We lined up and were dabbed with our iodine targets. The shorter guys, having gotten their two-arm shots, went outside, followed by our DI, to do their required dribbling-blood pushups. The hospital techs seeing the coast was clear, instead of jab, push the plunger, and pull the needle out, began tossing the syringes like pub darts at our iodine arms. The needle went in, the syringe then hung from the arm, the techs would grab it, tilt it back to horizontal level, push the tab, and then pull the needle out.

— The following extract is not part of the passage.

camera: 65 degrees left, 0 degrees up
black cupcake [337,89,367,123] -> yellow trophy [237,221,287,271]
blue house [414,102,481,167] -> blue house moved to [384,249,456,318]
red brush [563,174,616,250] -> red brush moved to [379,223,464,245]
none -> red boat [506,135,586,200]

For a couple of minutes, as the syringes flew, all went well until you could hear loud cracks as flying needles began hitting upper arm bones. Needles broke and syringes dropped to the deck. Many could see or felt the broken needles in their arms. The syringes on the deck were soon joined by some passed out recruits.

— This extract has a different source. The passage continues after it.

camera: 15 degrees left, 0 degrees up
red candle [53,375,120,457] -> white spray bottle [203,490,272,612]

Word of the syringe target practice reached our DI who came charging back inside in a rage to discover the hospital techs had fled out the rear exit. He discovered he had a problem much bigger that trying to make regular shot puncture holes trickle a little blood. We never learned what disciplinary steps had been taken against the hospital techs. We were ordered to our racks with a rare afternoon off.
The absolutely worst boot camp shot I’ve had was for smallpox. Though the last American case was in 1949, the corps made sure you’d get yours. This is what it looked like to a 17-year-old. A lancet was used, which can be best described as a thick needle which had been broken and had jagged edges. The smallpox vaccine was smeared on a coin-sized area of the upper arm.
The jagged edges of the lancet were used, rat-a-tat, piercing the skin and letting the vaccine in through the tiny wounds. After it healed, you had a nickel-sized scar, looking like the pockmarked face of the moon. Girls in the ’50s and early ’60s had a choice if they wanted to keep their upper arms scar free. They could have their smallpox vaccination done on their upper leg. None of them could have foreseen the coming of short shorts, mini-skirts, and the almost non-existent bikini.
Through all of these years, have I enjoyed offering up my right arm for these shots? No, I hate all shots, but I know their purpose, the dreaded diseases they keep out of my life, and I trust science. I regularly follow my doctor’s orders, keeping my civilian Shot Card up to date. That includes tetanus, Shingress, five-year Pneumonia, and the super-duper, four times more effective, over-65, annual flu shot. The flu shots are now here at our local pharmacies, so go get yours.
Will I get the COVID-19 vaccine shot if and when it becomes available? Yes, and I won’t need the sugarcoated glazed donuts of my youth to convince me, because we’re now reaching the 200,000 level of Americans who we’ve been lost to the Beast. Night after night on the evening news, we’ve watched the graphic film of people throughout the world on ventilators, just like the 1950s polio victims, gasping for air.
During the past few weeks, three major advisory groups have released their recommendations for what groups will follow behind the health-care workers and first-responders when it’s time to line up for the vaccine shots.
If you’re still undecided if you’ll get this shot, remember that if you don’t have symptoms and think you’re safe, you can unknowingly still be passing this deadly, fast spreading virus on to your loved ones.
I believe that there’s no other choice, but “Yes, I’m going to get the shot when my turn in line comes.”